If he does, the fall when he realizes who I truly am will hurt that much more. The type where you never land. Still, hope whispers through me. With or without him, I need to face my issues. But if he knew, maybe it wouldn’t feel so consuming, with a lover to share the burden. If he knew.

He kisses my head, both eyes, my ear. “I love you,” he whispers. “I fucking love you, so deal with it.” He hugs me tighter, his heart racing in time with mine.

You’re mine, I’m yours.

Instead of telling him how far gone I am, how much I love him, too, I say, “I shop a lot.”

Poundpoundpound

Whywhywhy

Why am I different? I wait for the floor to drop from below my feet, the walls of my room to crumble. Nothing happens. He moves and pulls me with him to my bed, sitting cross-legged on my quilt, asking me with a nod to do the same. He inches closer, until our knees touch, then he takes my hands. “What does ‘a lot’ mean?”
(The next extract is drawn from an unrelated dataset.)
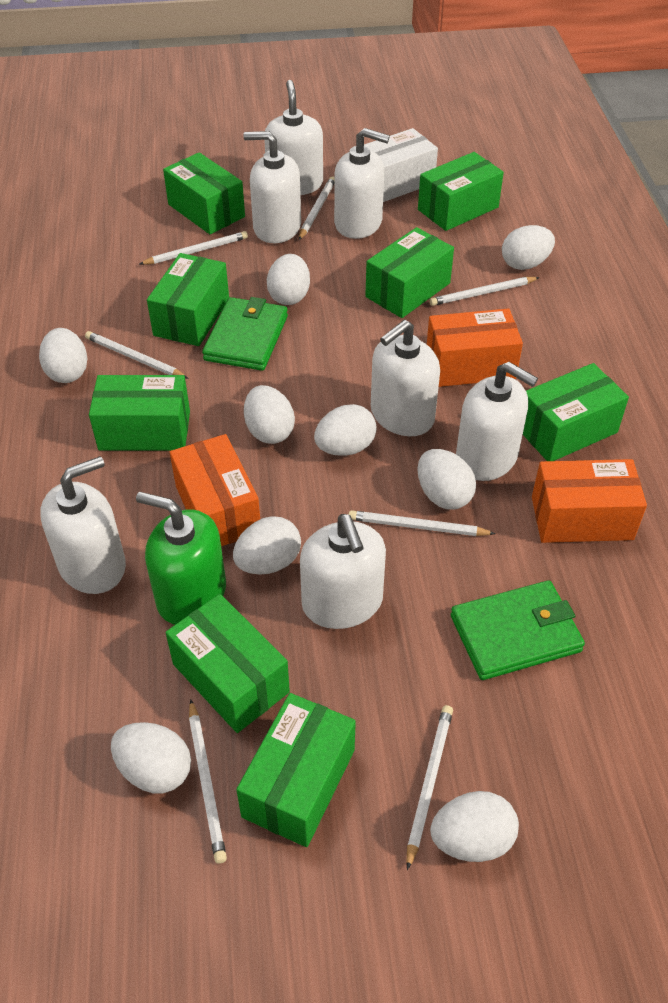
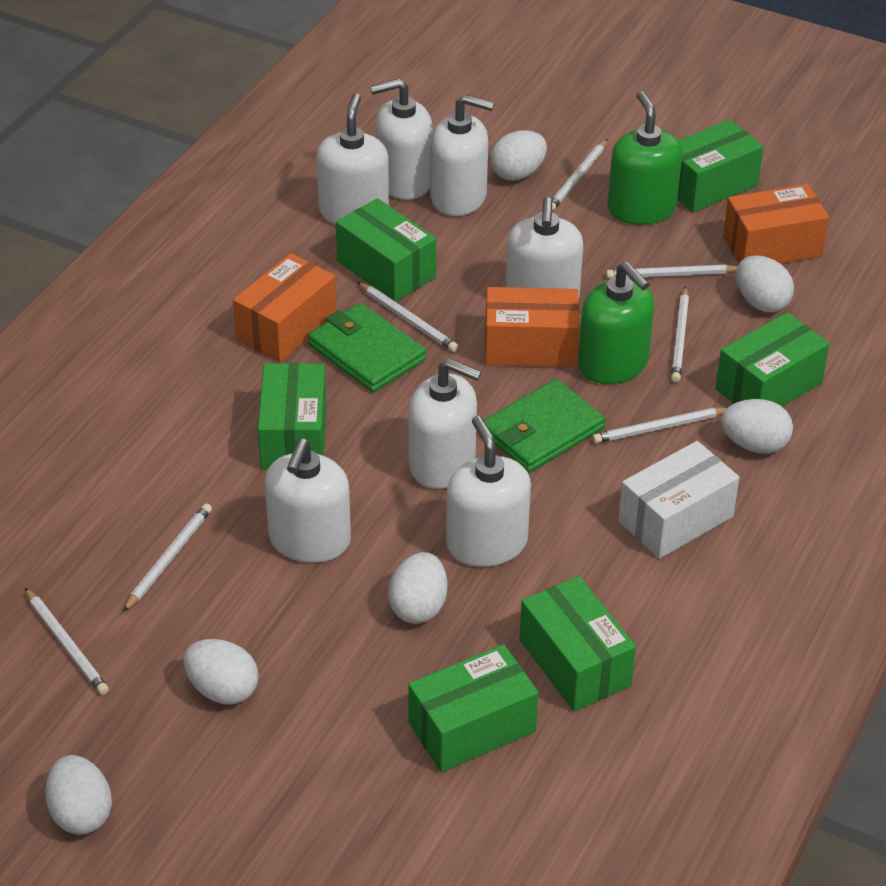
green box: [89,375,190,451] [147,253,229,346] [163,152,245,234] [166,594,290,733] [236,693,356,847] [365,227,454,318] [418,152,504,231] [523,363,629,461] = 8 -> [258,363,327,469] [336,198,436,302] [408,644,539,772] [520,576,636,711] [678,120,764,212] [716,312,830,406] = 6
green soap dispenser: [136,492,226,625] = 1 -> [578,262,654,384] [608,91,683,225] = 2
white egg: [39,328,88,383] [111,722,191,794] [233,516,301,575] [244,385,295,444] [267,254,310,305] [314,404,377,456] [417,449,476,509] [430,791,519,862] [502,225,555,270] = 9 -> [45,755,112,835] [183,639,259,704] [388,552,447,624] [490,130,547,180] [721,399,793,453] [736,255,794,312] = 6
“More than normal. And I never give the things away.”

“Does this have something to do with those stories you invent? Like at the antique shop?”

I search his face for judgment but find only curiosity and worry in his soft, brown eyes. “A little, I think. No…it does, it definitely does.” I frown, unsure how to describe the feeling that overtakes me when I see things I want—need—wondering if there’s a way to sound less crazy.

“Can you explain it to me?” he says. “I’d like to understand.”

His knees press against mine, his fingers tracing soothing circles on my palm. There’s no point sugarcoating this for him. Time to let my crazy shine. “It started when my nana died, when my mom wanted to donate her stuff. I’d always shopped before that, a bit more than was normal, and always secondhand things, but I didn’t think anything of it.”

I stare at our knees as I spill the whole shameful story, my gaze locked on the rips in my jeans. Keeping my nana’s things in a storage locker until my inheritance came through. Buying the farmhouse. Slowly filling it with more things—purses, quilts, clothing, jewelry—hoping to keep their owners alive. How in times of stress, the purchases and stories keep me grounded. My web of lies. The embarrassment, the guilt. How the need comes in waves, so much so that I convince myself I’m fine. That if I want to, I can walk away from the farmhouse, as though I have some semblance of control. Then Jim passes and I’m drowning again, my compulsion controlling me.